Aquella tarde mandaban los grises del casi naciente invierno en Filadelfia, donde los Cornelius vivían y regentaban Cornelius & Co. (más tarde Cornelius & Baker), una compañía dedicada a la fabricación de lámparas y candelabros. El joven fotógrafo decidió salir a la calle para aprovechar la iluminación natural. Se ha calculado que debió mantener la pose durante al menos cinco minutos ante la caja que le sirvió de cámara. Nada era rápido entonces y retratarse era una confesión que merecía cierto tiempo.

El autorretrato de Corneluis, que guarda con celo y orgullo la Biblioteca del Congreso de los EE UU, no es el primer daguerrotipo conocido —mérito que se lleva el del L’Atelier de l’artiste, un bodegón de Daguerre de 1837—, pero sí, la pieza fundacional de uno de los géneros más cultivados y fructíferos de la fotografía: el disparo contra uno mismo, la autoviolación, el autorretrato.

Asisto con cierta sensación que bascula entre la rabia y la vergüenza ajena a la difusión creciente de estrógenos de los selfies —lo siento, pero me niego a añadir la almohadilla que, por tácito ordeno y mando del orden vigente, debes colocar si deseas aumentar tu huella social—. No entiendo dónde está la gracia, qué se busca (¿aceptación?, ¿aprobación?, ¿automasturbación emocional?…) y cómo es posible que el virus haya llegado tan lejos: tengo amigos sociales que se reinventan fotográficamente cada dia, reescribiéndose con selfies que son tan malos (es decir, que dicen tan poco y, cuando dicen, es tontería lo que cuentan) hoy como ayer y como mañana; conozco personajes que consideran honesto y francamente divertido hacer caritas y entregarlas al mundo como memento mori cotidiano.

Robert Cornelius

Robert Cornelius

El progenitor del autorretrato hizo unas cincuenta fotos más de amigos y familiares —se conservan muy pocas— antes de cansarse y decidir ejercer en otros campos la imaginación que le sobraba.
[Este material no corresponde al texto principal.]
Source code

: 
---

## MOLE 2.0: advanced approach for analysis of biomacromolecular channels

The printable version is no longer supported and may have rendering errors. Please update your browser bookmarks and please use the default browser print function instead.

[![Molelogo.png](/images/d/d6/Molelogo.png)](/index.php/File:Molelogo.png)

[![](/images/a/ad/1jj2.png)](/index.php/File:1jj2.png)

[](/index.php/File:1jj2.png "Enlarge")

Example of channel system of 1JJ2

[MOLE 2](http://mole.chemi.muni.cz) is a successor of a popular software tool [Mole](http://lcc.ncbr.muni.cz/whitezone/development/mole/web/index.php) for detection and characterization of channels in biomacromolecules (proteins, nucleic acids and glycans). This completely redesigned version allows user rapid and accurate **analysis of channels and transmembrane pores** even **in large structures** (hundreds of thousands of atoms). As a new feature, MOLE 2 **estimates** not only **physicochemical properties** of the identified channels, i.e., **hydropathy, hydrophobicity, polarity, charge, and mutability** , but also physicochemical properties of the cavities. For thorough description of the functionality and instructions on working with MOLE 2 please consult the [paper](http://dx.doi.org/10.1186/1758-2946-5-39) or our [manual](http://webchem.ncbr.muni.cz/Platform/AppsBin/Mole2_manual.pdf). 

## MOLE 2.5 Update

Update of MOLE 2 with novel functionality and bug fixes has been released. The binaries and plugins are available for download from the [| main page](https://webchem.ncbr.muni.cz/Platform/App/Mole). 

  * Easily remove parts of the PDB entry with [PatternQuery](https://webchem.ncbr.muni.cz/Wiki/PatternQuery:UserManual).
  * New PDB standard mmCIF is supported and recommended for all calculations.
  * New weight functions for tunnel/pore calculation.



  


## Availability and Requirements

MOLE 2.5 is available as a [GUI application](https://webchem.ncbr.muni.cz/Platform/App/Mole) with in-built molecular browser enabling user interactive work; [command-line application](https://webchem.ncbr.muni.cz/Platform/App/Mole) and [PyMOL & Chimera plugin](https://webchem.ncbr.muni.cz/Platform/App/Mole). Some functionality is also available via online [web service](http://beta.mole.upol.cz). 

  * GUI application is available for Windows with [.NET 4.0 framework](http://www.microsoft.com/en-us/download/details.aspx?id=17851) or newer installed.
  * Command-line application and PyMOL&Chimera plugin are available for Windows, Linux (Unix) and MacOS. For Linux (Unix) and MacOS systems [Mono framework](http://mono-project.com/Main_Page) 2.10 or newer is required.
En 1843 patentó una lámapara de queroseno y más tarde un método para encender los candelabros de gas con chispas eléctricas. La empresa familiar se convirtió en la más importante de los EE UU en el sector hasta que, en torno a 1860, empezaraon a comercializar quemadores mucho más baratos.

El autor del primer selfie de la historia se retiró cinco años más tarde. Podía permitirse el lujo de no trabajar merced a las ganancias acumuladas.

Cornelius murió en 1893, a los 84. Unos años antes había permitido que le hicieran un retrato, digamos, oficioso. Esta vez, a diferencia del autorretrato, los ojos sostienen la mirada de la cámara. Los crespones de la melena, aunque blanqueados por los años, siguen lanzados hacia lo lejos.

Se me debe conceder el derecho a pensar que la ironía de la media sonrisa de Cornelius en esta última foto también apunta al futuro, hacia la ridiculez global que han alcanzado los selfies fotográficos que, sin tener conciencia de ellos, inventó hace 175 años.